### TASK INSTRUCTIONS:
Output every entry exactly as written, but omit the pictures.

Top of EXERCISE MATERIAL

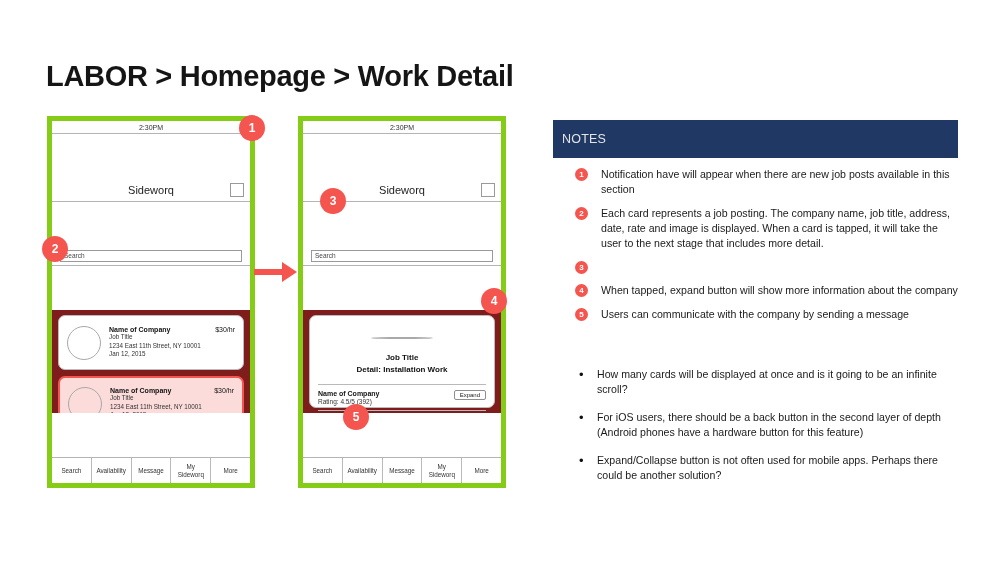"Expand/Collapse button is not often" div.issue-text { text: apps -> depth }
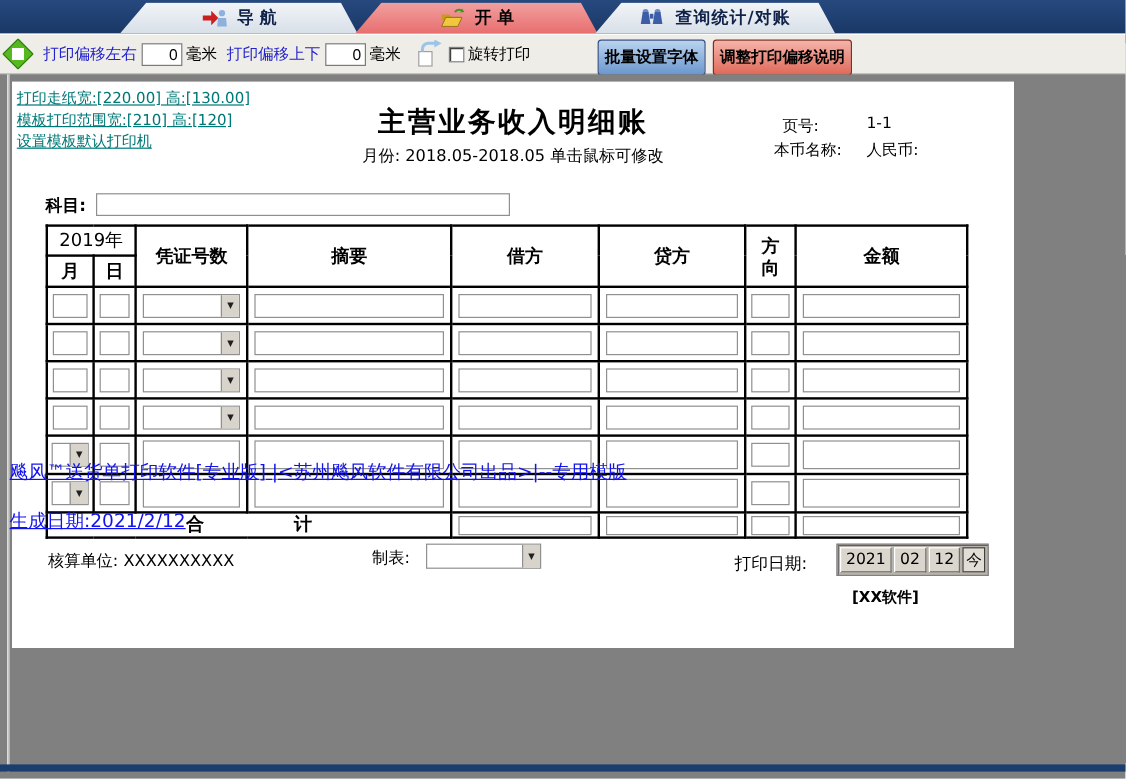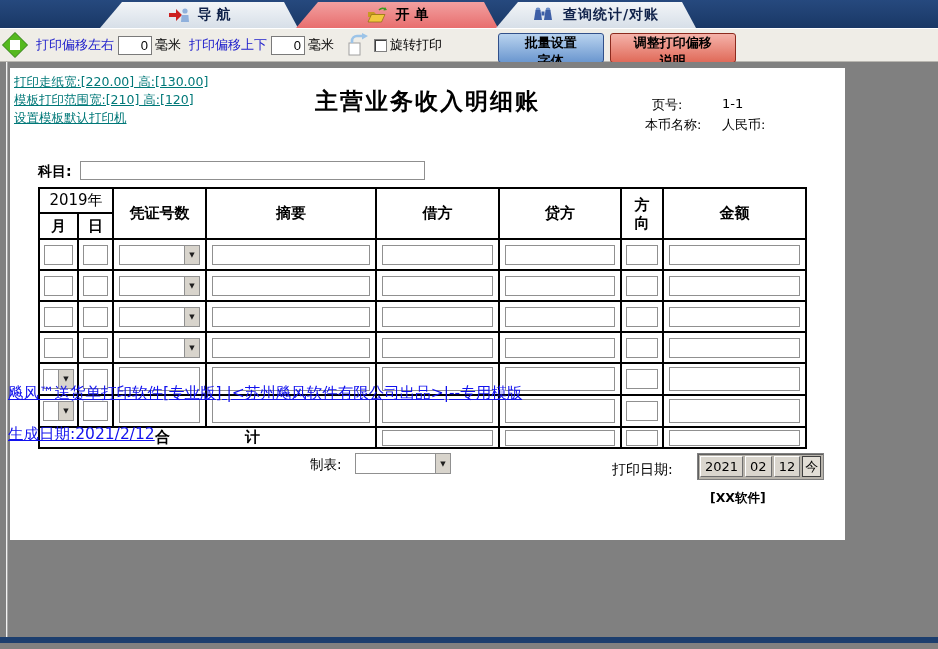"批量设置字体" .tbtn { padding: 0 20px -> 0 5px }
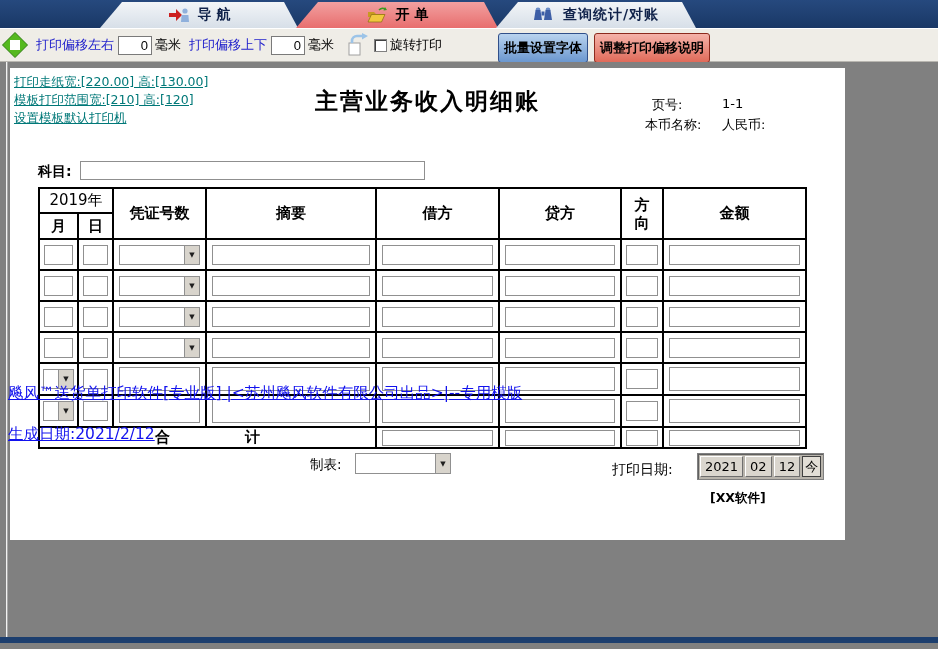"月份: 2018.05-2018.05 单击鼠标可修改" div.doc-sub { html: none -> <div>月份: 2018.05-2018.05 单击鼠标可修改</div> }
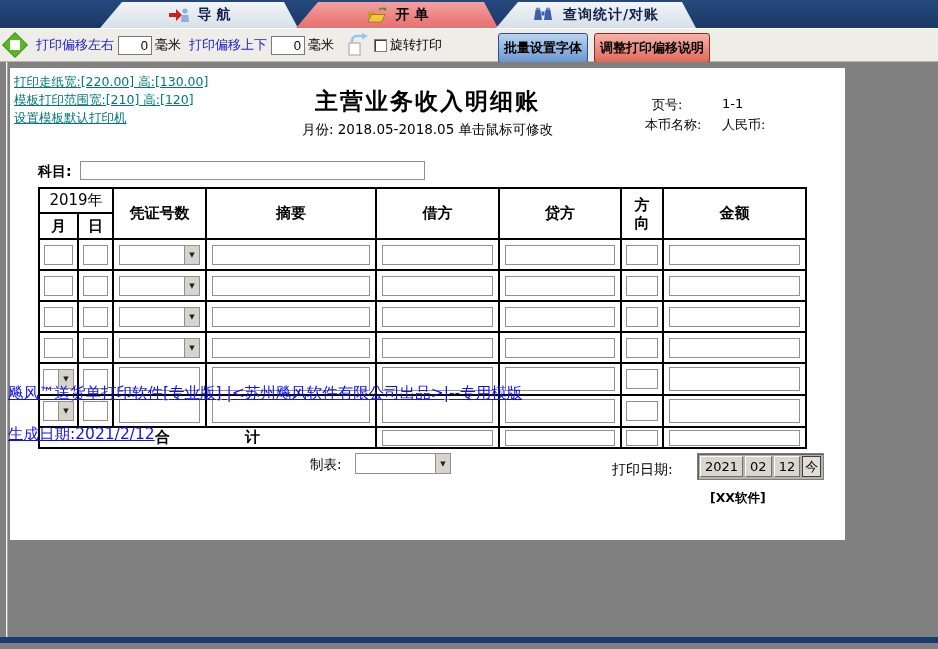"核算单位: XXXXXXXXXX" div.f-unit { html: none -> <div> <span>核算单位:</span> <span>XXXXXXXXXX</span> </div> }
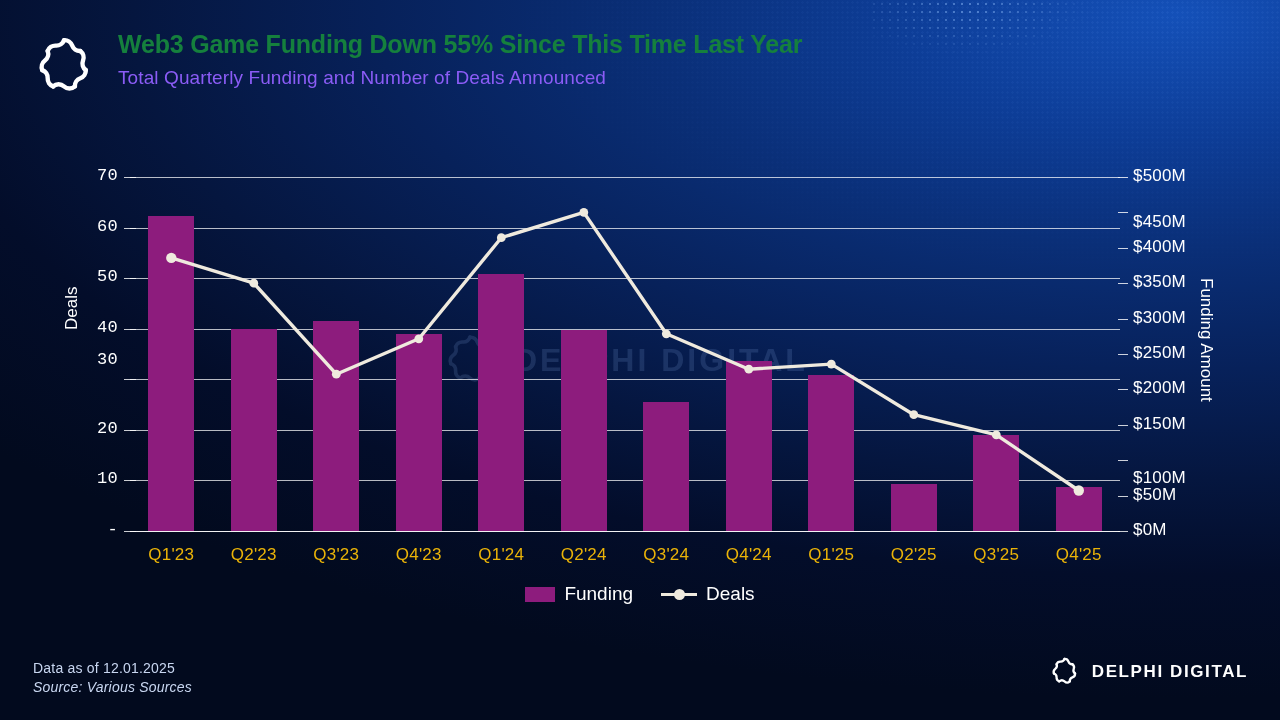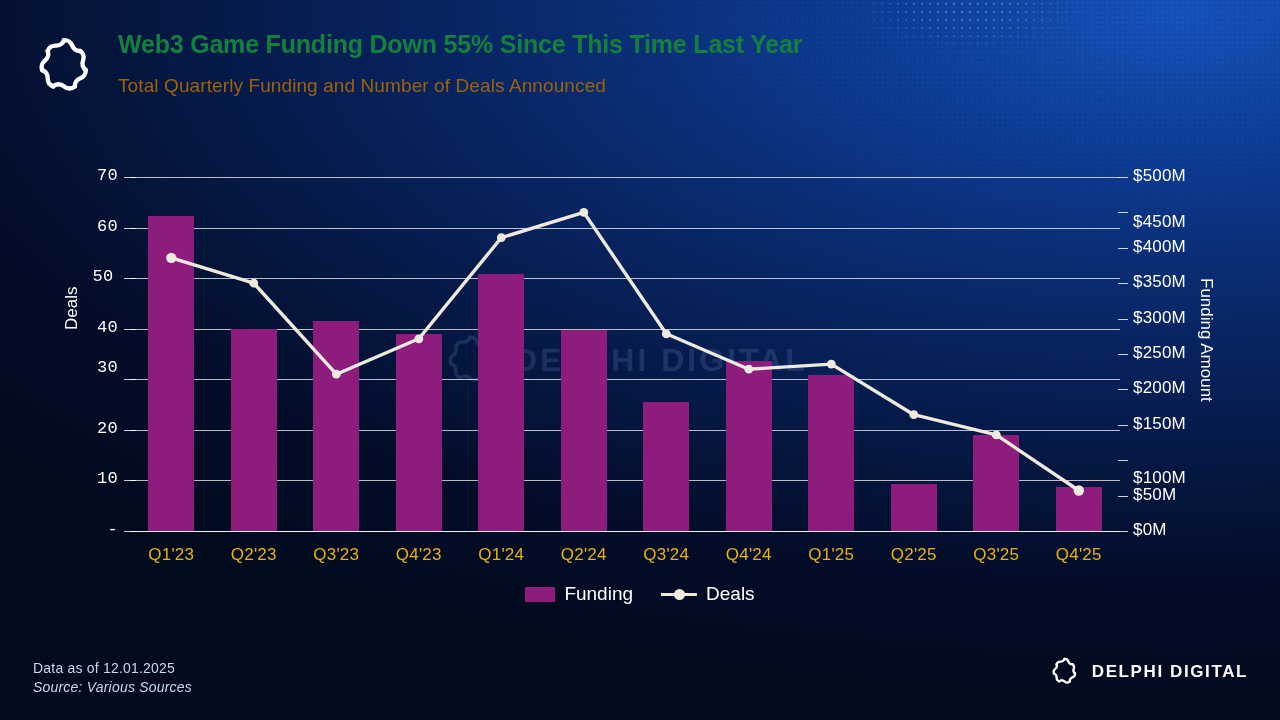"Total Quarterly Funding and Number" #subtitle { color: #a16207 -> #8b5cf6; margin-top: 16px -> 8px }
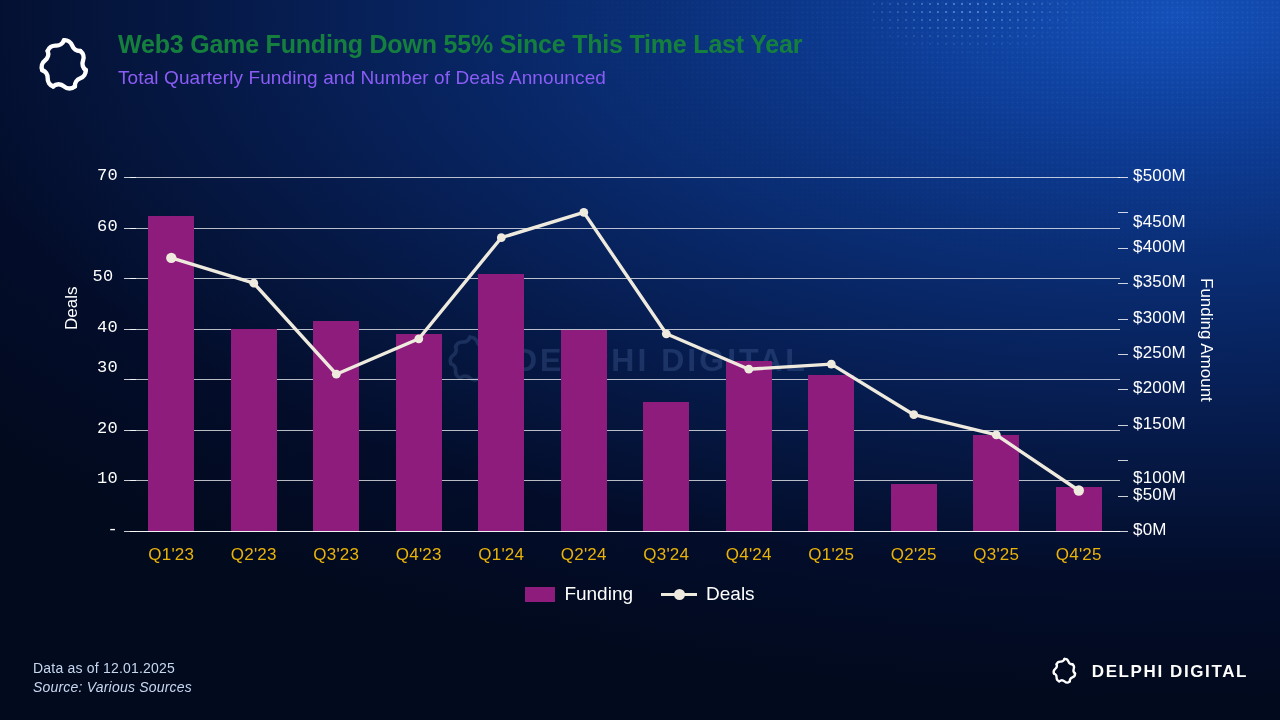"50" div.ytick-left { text-align: center -> none }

Bottom of EXERCISE MATERIAL

### RESPONSE TO THE TASK:
"Expand/Collapse button is not often" div.issue-text { text: apps -> depth }
"批量设置字体" .tbtn { padding: 0 20px -> 0 5px }
"月份: 2018.05-2018.05 单击鼠标可修改" div.doc-sub { html: none -> <div>月份: 2018.05-2018.05 单击鼠标可修改</div> }
"核算单位: XXXXXXXXXX" div.f-unit { html: none -> <div> <span>核算单位:</span> <span>XXXXXXXXXX</span> </div> }
"Total Quarterly Funding and Number" #subtitle { color: #a16207 -> #8b5cf6; margin-top: 16px -> 8px }
"50" div.ytick-left { text-align: center -> none }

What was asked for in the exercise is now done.